Le matin du 7 avril, je lis dans les Chroniques de Narnia: L'odyssée du Passeur d'Aurore, un passage que je vous résume ici: le prince Caspian et son équipage sont partis à l'aventure sur un navire appellé le "Passeur d'aurore" dans le but de retrouver sept explorateurs qui ne sont jamais revenus de leur voyage vers le Bout-du-Monde. Lucy, Edmund et leur cousin Eustache se sont joints à eux en cours de route (il serait trop long de vous raconter les détails). Toujours est-il qu'un jour ils abordent une île, là où commence le Bout-du-Monde. Et sur cette île, au milieu d'anciennes ruines à ciel ouvert, ils trouvent une longue table chargée de mets de toutes sortes. Au bout de cette table, trois curieux personnages endormis depuis fort longtemps, puisque leurs cheveux et leurs barbes "avaient peu à peu recouvert la table, grimpant et s'enroulant autour des assiettes et des hanaps ... avant de déborder et de descendre jusqu'au sol, emmêlés jusqu'à ne plus former qu'une énorme tignasse." De toute évidence, un sort leur avait été jeté. Il s'agissait des trois derniers explorateurs qu'il leur restait à trouver.


Juste avant l'aurore, deux nouvelles personnes sont arrivées. D'abord, une femme très belle qui leur assura qu'ils pouvaient manger sans crainte, que les mets sur la table n'étaient pas la cause de l'endormissement de ces messieurs. Alors ils ont bu et mangé à belles dents, jusqu'à satiété. Après, le père de cette femme s'est avancé vers eux, brillant d'une lumière intérieure (Il avait été une étoile, jadis). Quand le soleil enfin a dardé ses premiers rayons, nos amis ont eu droit à un spectacle magnifique. Des milliers d'oiseaux blancs ont volé vers eux, chantant dans une langue inconnue, envahissant toute la table et la dépouillant de tous les restes de ce somptueux repas. Tous les soirs, un festin apparaissait sur cette table, qui s'est avérée être la table d'Aslan, mise à la disposition de tous les visiteurs qui se rendaient aussi loin, à l'orée du Bout-du-Monde. Et tous les matins, les oiseaux blancs nettoyaient la nappe de tout résidu.


Sur la table se trouvait un étrange objet, qui faisait contraste avec tout le reste. Une épée: celle-là même qui avait tué Aslan (l'équivalent de la lance qui a percé le flanc du Christ, puisque Aslan est une allégorie du Christ). Cette épée était responsable du sommeil magique des trois personnages. La seule façon de les délivrer de ce mauvais sort était de se rendre vers l'Est aussi loin que possible, au Bout-du-Monde, et d'y laisser un des membres de l'équipage, un volontaire pour se rendre au-delà, vers le pays d'Aslan.

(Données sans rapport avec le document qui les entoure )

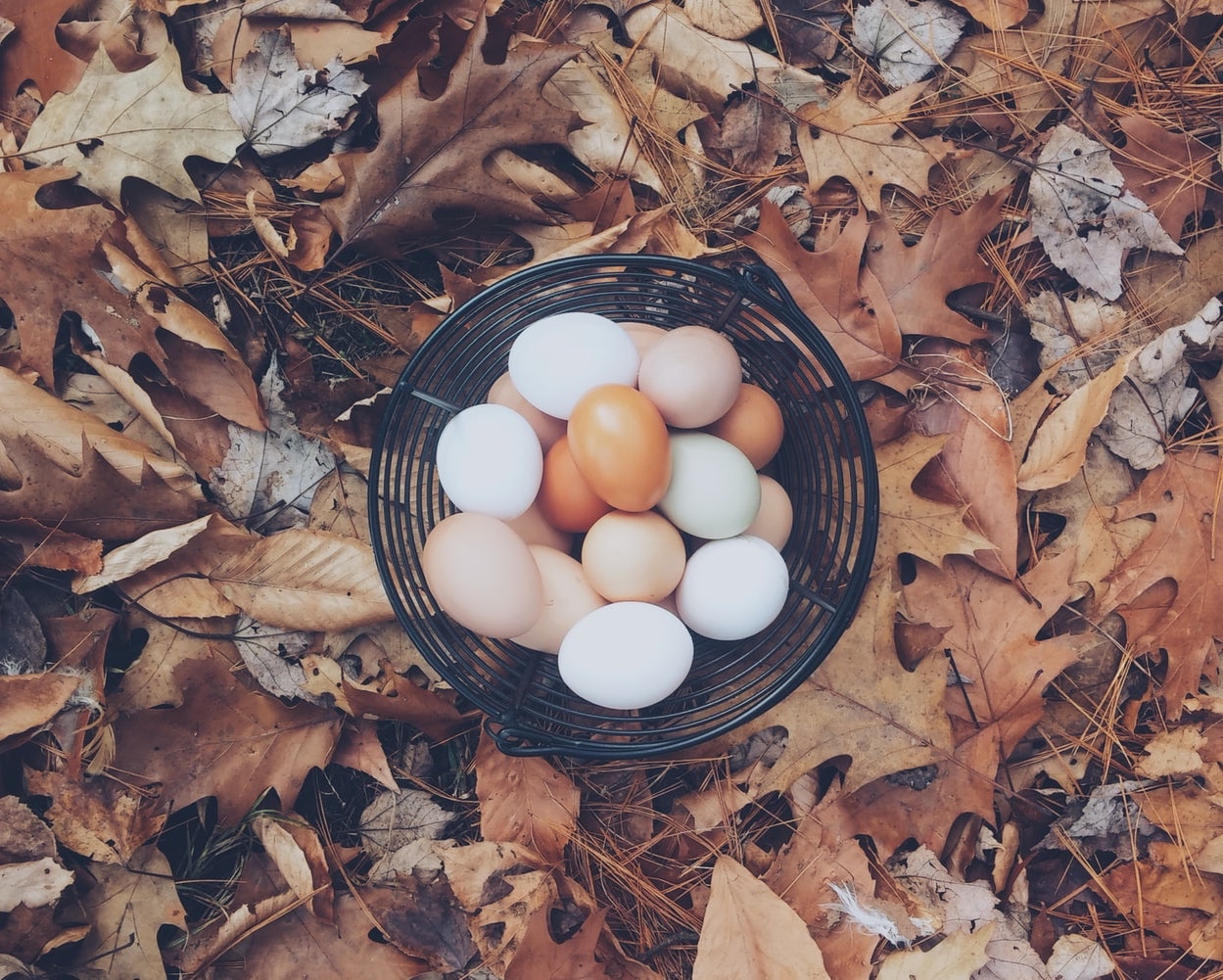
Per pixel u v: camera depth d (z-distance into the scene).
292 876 0.59
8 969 0.56
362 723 0.61
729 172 0.64
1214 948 0.61
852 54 0.64
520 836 0.60
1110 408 0.62
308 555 0.60
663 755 0.62
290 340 0.62
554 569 0.58
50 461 0.57
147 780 0.58
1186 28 0.63
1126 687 0.63
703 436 0.58
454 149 0.60
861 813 0.61
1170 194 0.63
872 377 0.63
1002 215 0.64
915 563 0.63
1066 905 0.62
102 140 0.59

Cette synchronicité m'a impressionnée à cause des similitudes entre ces deux événements, situés dans des contextes diamétralement opposés. Et aussi bien sûr parce que la nourriture, réelle ou symbolique, a toujours été pour moi quelque chose d'important: un refuge, un réconfort, un dilemme aussi.

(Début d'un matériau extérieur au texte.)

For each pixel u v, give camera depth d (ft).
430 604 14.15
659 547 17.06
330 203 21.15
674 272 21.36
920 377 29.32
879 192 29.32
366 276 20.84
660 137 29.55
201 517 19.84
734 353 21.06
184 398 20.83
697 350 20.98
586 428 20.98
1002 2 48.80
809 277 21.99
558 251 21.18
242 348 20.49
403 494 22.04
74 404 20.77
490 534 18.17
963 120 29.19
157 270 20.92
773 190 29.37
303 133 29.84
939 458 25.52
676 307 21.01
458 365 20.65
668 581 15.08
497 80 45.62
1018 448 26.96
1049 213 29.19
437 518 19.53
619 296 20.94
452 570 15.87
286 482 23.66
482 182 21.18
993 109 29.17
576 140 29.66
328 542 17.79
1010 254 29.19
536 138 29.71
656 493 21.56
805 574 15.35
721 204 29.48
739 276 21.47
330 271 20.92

Cette même journée du 7 avril, en ouvrant ma boîte de courriels, j'ai trouvé comme tous les matins un message du site Expressio.fr. L'expression du jour était "A bouche que veux-tu". De plus, quelques jours plus tard, en repensant à tout ça, j'ai eu cette image mentale: un chaudron noir est tombé par terre bruyamment, et quand on l'a ramassé, il était devenu tout doré. Opération transformation! C'est la grâce que je me souhaite!